The researchers tested SciExplorer on three very different types of "mystery boxes":

  • Mechanical Systems (The Swinging Things): They gave it data from things like double pendulums (two swings attached) and particles moving in 2D. The AI had to figure out the exact equations of motion (like Newton's laws) just by watching the movement.

    • Result: It successfully "rediscovered" the laws of physics for these systems, often getting a perfect score.
  • Wave Systems (The Ripples): They gave it data on how waves move through a grid of connected points (like ripples in a pond or light waves). The AI had to guess the complex equations that govern these waves.

    • Result: It figured out complex wave equations, including ones with "non-linear" effects (where the wave changes its own shape).
  • Quantum Systems (The Tiny Spins): This is the hardest part. They gave it data on quantum particles (spins) and asked it to find the "Hamiltonian" (the master rulebook that dictates how these tiny particles interact).

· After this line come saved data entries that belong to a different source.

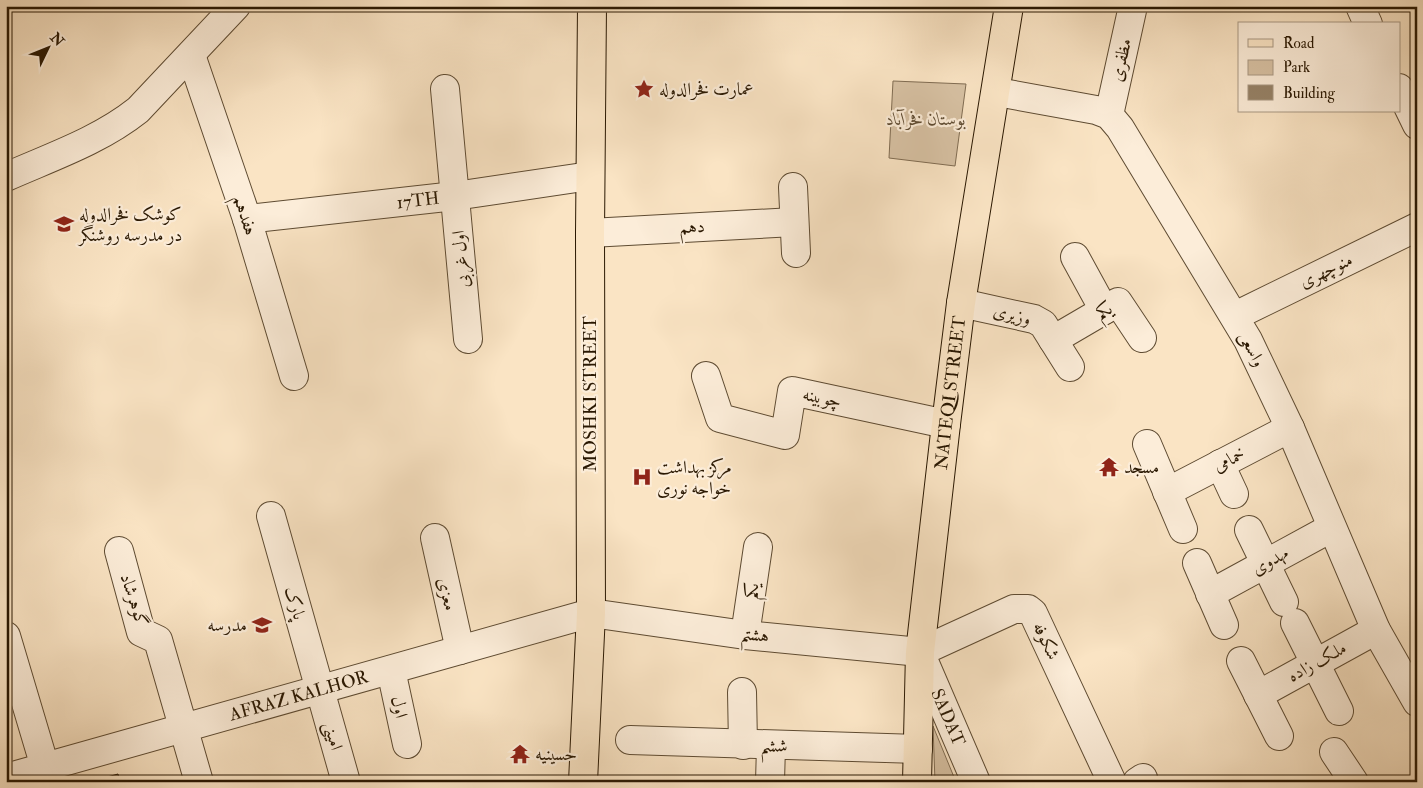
<svg xmlns="http://www.w3.org/2000/svg" width="1423" height="788" font-family="'IM FELL Double Pica',Amiri,serif">
<style>
.green{fill:#d7c1a3;stroke:#806c52}
.building{fill:#968267;stroke:#2a1802}
.lines{fill:none;stroke-linecap:round;stroke-linejoin:round}
.minor-casing{stroke:#5e4b32;stroke-width:30}
.major-casing{stroke:#2a1802;stroke-width:30}
.minor{stroke:#fcedd9;stroke-width:28}
.major{stroke:#fae4c4;stroke-width:28}
.labels{text-anchor:middle;dominant-baseline:central;stroke-width:4.5;stroke-linejoin:round;paint-order:stroke}
.street-label{font-size:18px;fill:#2a1802;stroke:#fcedd9}
.poi-label{font-size:18px;fill:#2a1802;stroke:#fcedd9;text-anchor:start}
.park-label{font-size:18px;font-style:italic;fill:#5e4b32;stroke:#fcedd9}
</style>
<rect width="100%" height="100%" fill="#fae4c4"/>
<filter id="stains"><feTurbulence type="fractalNoise" baseFrequency=".004" numOctaves="4"/><feColorMatrix values="0 0 0 0 .2 0 0 0 0 .09 0 0 0 0 .02 0 0 0 .5 -.17"/></filter>
<radialGradient id="worn" r=".72"><stop offset=".6" stop-color="#630" stop-opacity="0"/><stop offset="1" stop-color="#630" stop-opacity=".3"/></radialGradient>
<g class="green">
<path d="M 893,81 L 966,84 L 955,166 L 889,158 Z"/>
<path d="M 933,726 L 956,782 L 935,782 Z"/>
</g>
<path class="building" d="M 118,774 L 120,782 L 93,781 Z"/>
<g class="lines">
<defs>
<g id="minor">
<path d="M 1360,6 L 1368,24"/>
<path d="M 191,55 L 247,219 L 294,376"/>
<path d="M 1399,88 L 1417,125"/>
<path d="M 445,89 L 468,339"/>
<path d="M 997,92 L 1096,110 L 1109,115 L 1120,128 L 1248,340 L 1290,428 L 1376,630 L 1417,702"/>
<path d="M 1109,115 L 1133,6"/>
<path d="M 6,177 C 51,157 99,141 138,110 L 236,6"/>
<path d="M 793,187 L 796,253"/>
<path id="s1" d="M 247,219 L 455,196 L 590,176"/>
<path d="M 590,233 L 794,222"/>
<path d="M 1075,257 L 1104,310"/>
<path d="M 961,303 L 1034,319 L 1043,324 L 1070,367"/>
<path d="M 1235,316 L 1417,227"/>
<path d="M 1053,340 L 1118,302 L 1142,338"/>
<path d="M 706,376 L 720,418 L 785,435 L 792,391 L 946,424"/>
<path d="M 1147,444 L 1183,529"/>
<path d="M 1220,464 L 1234,494"/>
<path d="M 1167,492 L 1290,428"/>
<path d="M 271,516 L 346,782"/>
<path d="M 1249,530 L 1284,602"/>
<path d="M 435,538 L 460,650"/>
<path d="M 119,551 L 141,632 L 158,640 L 199,782"/>
<path d="M 1197,563 L 1224,625"/>
<path d="M 1210,594 L 1331,528"/>
<path d="M 1295,623 L 1339,711"/>
<path d="M 745,635 L 758,547"/>
<path d="M 6,636 L 45,767"/>
<path d="M 920,652 L 1014,609 L 1028,609 L 1033,613 L 1112,782"/>
<path id="s2" d="M 920,652 L 976,782"/>
<path d="M 1241,661 L 1279,736"/>
<path d="M 391,670 L 407,744"/>
<path d="M 742,692 L 743,745"/>
<path d="M 1258,695 L 1376,630"/>
<path d="M 630,740 L 918,749"/>
<path d="M 1334,752 L 1354,782"/>
<path id="s3" d="M 6,778 L 591,613 L 745,635 L 920,652"/>
<path d="M 770,782 L 771,746"/>
<path d="M 1137,782 L 1143,778"/>
</g>
<g id="major">
<path d="M 583,782 L 591,613 L 590,233 L 592,6"/>
<path id="s4" d="M 917,782 L 920,652 L 946,424 L 961,303 L 1009,6"/>
</g>
</defs>
<use href="#minor" class="minor-casing"/>
<use href="#major" class="major-casing"/>
<use href="#minor" class="minor"/>
<use href="#major" class="major"/>
</g>
<defs>
<symbol id="sight-bare" viewBox="-9 -9 18 18"><path d="M0-6L1.8-2.2L6-1.7L2.9 1.2L3.7 5.4L0 3.3L-3.7 5.4L-2.9 1.2L-6-1.7L-1.8-2.2Z" fill="#8f2418" stroke="#fcedd9" stroke-width="2.5" paint-order="stroke"/></symbol>
<symbol id="school-bare" viewBox="-9 -9 18 18"><path d="M0-5L7-2L0 1L-7-2ZM-4 1L0 2.5L4 1V4Q0 6-4 4Z" fill="#8f2418" stroke="#fcedd9" stroke-width="2.5" paint-order="stroke"/></symbol>
<symbol id="temple-bare" viewBox="-9 -9 18 18"><path d="M0-6L5-2H3V0L6.5 2.5H4V6H1.5V3h-3V6H-4V2.5H-6.5L-3 0V-2H-5Z" fill="#8f2418" stroke="#fcedd9" stroke-width="2.5" paint-order="stroke"/></symbol>
<symbol id="hospital-bare" viewBox="-9 -9 18 18"><path d="M-5-5h3v3.5h4V-5h3V5h-3V1.5h-4V5h-3Z" fill="#8f2418" stroke="#fcedd9" stroke-width="2.5" paint-order="stroke"/></symbol>
</defs>
<g fill-rule="evenodd">
<use href="#sight-bare" x="630" y="75" width="28" height="28"/>
<use href="#school-bare" x="50" y="210" width="28" height="28"/>
<use href="#temple-bare" x="1095" y="453" width="28" height="28"/>
<use href="#hospital-bare" x="628" y="463" width="28" height="28"/>
<use href="#school-bare" x="248" y="611" width="28" height="28"/>
<use href="#temple-bare" x="506" y="740" width="28" height="28"/>
</g>
<g class="labels">
<g class="street-label">
<text transform="translate(1121 60) rotate(-77)">مظفری</text>
<text stroke="none"><textPath href="#s1" startOffset="172">17TH</textPath></text>
<text transform="translate(245 215) rotate(72)">هفدهم</text>
<text transform="translate(692 227) rotate(-3)">دهم</text>
<text transform="translate(461 259) rotate(-95)">اول غربی</text>
<text transform="translate(1326 271) rotate(-26)">منوچهری</text>
<text transform="translate(1104 311) rotate(-29)">یکم</text>
<text transform="translate(1012 315) rotate(14)">وزیری</text>
<text transform="translate(1252 349) rotate(63)">واسعی</text>
<text stroke="none"><textPath href="#s4" startOffset="391">NATEQI STREET</textPath></text>
<text transform="translate(590 394) rotate(-90)">MOSHKI STREET</text>
<text transform="translate(822 398) rotate(12)">چوبینه</text>
<text transform="translate(1229 460) rotate(-27)">خمامی</text>
<text transform="translate(1270 561) rotate(-29)">مهدوی</text>
<text transform="translate(752 591) rotate(-82)">یکم</text>
<text transform="translate(447 594) rotate(77)">معزی</text>
<text transform="translate(134 600) rotate(72)">گوهرشاد</text>
<text transform="translate(295 603) rotate(74)">پارک</text>
<text transform="translate(755 635) rotate(6)">هشتم</text>
<text transform="translate(1046 641) rotate(65)">شکوفه</text>
<text transform="translate(1317 662) rotate(-29)">ملک زاده</text>
<text stroke="none"><textPath href="#s3" startOffset="304">AFRAZ KALHOR</textPath></text>
<text transform="translate(399 707) rotate(77)">اول</text>
<text stroke="none"><textPath href="#s2" startOffset="71">SADAT</textPath></text>
<text transform="translate(333 736) rotate(74)">امینی</text>
<text transform="translate(774 746) rotate(1)">ششم</text>
</g>
<g class="poi-label">
<text x="659" y="89">عمارت فخرالدوله</text>
<text x="79" y="214">کوشک فخرالدوله<tspan x="79" dy="21">در مدرسه روشنگر</tspan></text>
<text x="657" y="467">مرکز بهداشت<tspan x="657" dy="21">خواجه نوری</tspan></text>
<text x="1124" y="467">مسجد</text>
<text x="247" y="625" text-anchor="end">مدرسه</text>
<text x="535" y="754">حسینیه</text>
</g>
<g class="park-label">
<text x="926" y="119">بوستان فخرآباد</text>
</g>
</g>
<rect width="1423" height="788" fill="none" stroke="#fae4c4" stroke-width="25"/>
<rect x="8" y="8" width="1408" height="773" fill="none" stroke="#2a1802" stroke-width="2.5"/>
<rect x="12" y="12" width="1398" height="763" fill="none" stroke="#2a1802"/>
<rect x="1238" y="22" width="162" height="90" fill="#fcedd9" stroke="#a89883"/>
<rect x="1248" y="39" width="25" height="8" fill="#fae4c4" stroke="#a89883"/>
<text x="1283" y="48" font-size="15" fill="#2a1802">Road</text>
<rect x="1248" y="60" width="25" height="15" fill="#d7c1a3" stroke="#a89883"/>
<text x="1283" y="72" font-size="15" fill="#2a1802">Park</text>
<rect x="1248" y="85" width="25" height="15" fill="#968267" stroke="#a89883"/>
<text x="1283" y="98" font-size="15" fill="#2a1802">Building</text>
<g transform="translate(48 48) rotate(47)" stroke="#fcedd9" stroke-width="4" paint-order="stroke">
<path d="M0-4L9 19L0 12L-9 19Z" fill="#2a1802"/>
<text y="-8" font-size="14" font-weight="bold" text-anchor="middle" fill="#2a1802">N</text>
</g>
<rect width="100%" height="100%" filter="url(#stains)"/>
<rect width="100%" height="100%" fill="url(#worn)"/>
</svg>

    • Result: Even though quantum physics is notoriously difficult and counter-intuitive, the AI successfully identified the correct interaction rules for these systems.

Why Is This a Big Deal?

  1. No "Cheating": The AI wasn't told what kind of system it was looking at. It didn't know "This is a pendulum." It just knew "Here is some data, find the rule."
  2. It's a Generalist: It didn't need to be retrained for each new task. The same AI solved the pendulum, the wave, and the quantum problems using the same "brain."
  3. It Handles Noise: Real-world data is messy. The researchers added "noise" (random errors) to the data, and SciExplorer could still figure out the correct laws, just like a human scientist would.
  4. It's Fast (for an AI): While it takes the AI a few minutes to an hour to solve a problem, the researchers estimate that a human expert would take much longer to do the same "open-ended" exploration from scratch.

The Limitations

The paper is honest about where the AI struggles. Sometimes it gets "stubborn." If it guesses a model early on, it might stick to it even when the data says it's wrong. It also sometimes misses subtle visual clues in the graphs that a human might spot immediately. It's not perfect yet, but it's a massive leap forward.

The Bottom Line

SciExplorer is a proof-of-concept that we are moving toward a future where AI can act as a true scientific partner. Instead of just crunching numbers for us, it can look at a mystery, design its own experiments, analyze the results, and discover new laws of physics—all without needing a human to hold its hand and tell it exactly what to do next.

It's like giving a robot a library of all human knowledge and a set of tools, then saying, "Go explore the universe and tell us what you find." And for the first time, the robot is actually starting to find things on its own.